Exercise brief
Beneath this line are the data; copy exactly the part of them that opens with the line containing "index mcp: (28, 301)" and closes with the line containing "Right hand at", and only that part.

----

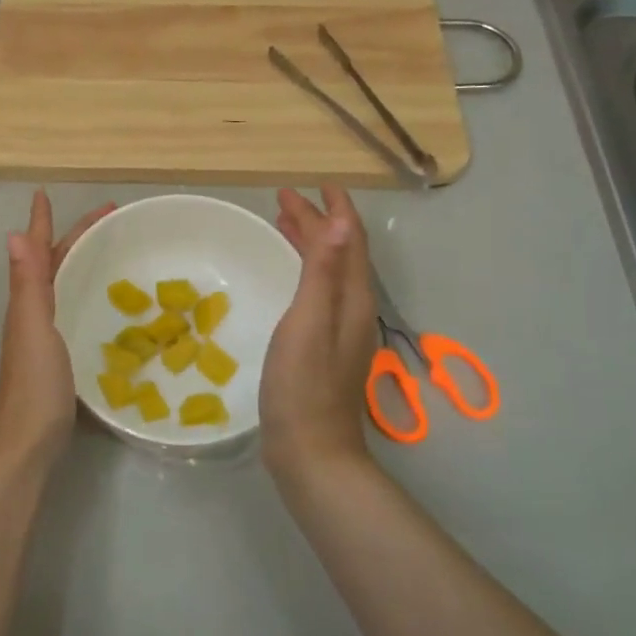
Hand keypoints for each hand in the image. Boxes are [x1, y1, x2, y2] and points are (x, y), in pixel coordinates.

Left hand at [0, 189, 112, 470]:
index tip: (47, 193)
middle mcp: (33, 311)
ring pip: (63, 284)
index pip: (39, 251)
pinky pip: (74, 308)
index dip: (42, 222)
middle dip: (76, 236)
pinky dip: (86, 292)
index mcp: (28, 301)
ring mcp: (45, 334)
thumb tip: (15, 234)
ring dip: (80, 260)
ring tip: (108, 248)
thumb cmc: (34, 384)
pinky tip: (104, 300)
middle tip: (110, 218)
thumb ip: (27, 285)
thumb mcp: (33, 328)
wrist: (29, 442)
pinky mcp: (60, 355)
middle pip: (55, 263)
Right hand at [260, 185, 379, 484]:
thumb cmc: (303, 385)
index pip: (349, 241)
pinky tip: (287, 276)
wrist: (310, 451)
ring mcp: (339, 330)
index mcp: (353, 299)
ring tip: (283, 225)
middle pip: (339, 253)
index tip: (316, 184)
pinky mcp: (323, 347)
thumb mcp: (309, 322)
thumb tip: (341, 222)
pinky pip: (318, 291)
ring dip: (310, 244)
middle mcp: (352, 309)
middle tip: (286, 199)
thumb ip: (324, 272)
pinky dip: (303, 270)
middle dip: (317, 222)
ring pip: (328, 273)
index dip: (335, 210)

----

Result for this exercise
index mcp: (28, 301)
ring mcp: (45, 334)
thumb tip: (15, 234)
ring dip: (80, 260)
ring tip: (108, 248)
thumb cmc: (34, 384)
pinky tip: (104, 300)
middle tip: (110, 218)
thumb ip: (27, 285)
thumb mcp: (33, 328)
wrist: (29, 442)
pinky mcp: (60, 355)
middle pip: (55, 263)
Right hand at [260, 185, 379, 484]:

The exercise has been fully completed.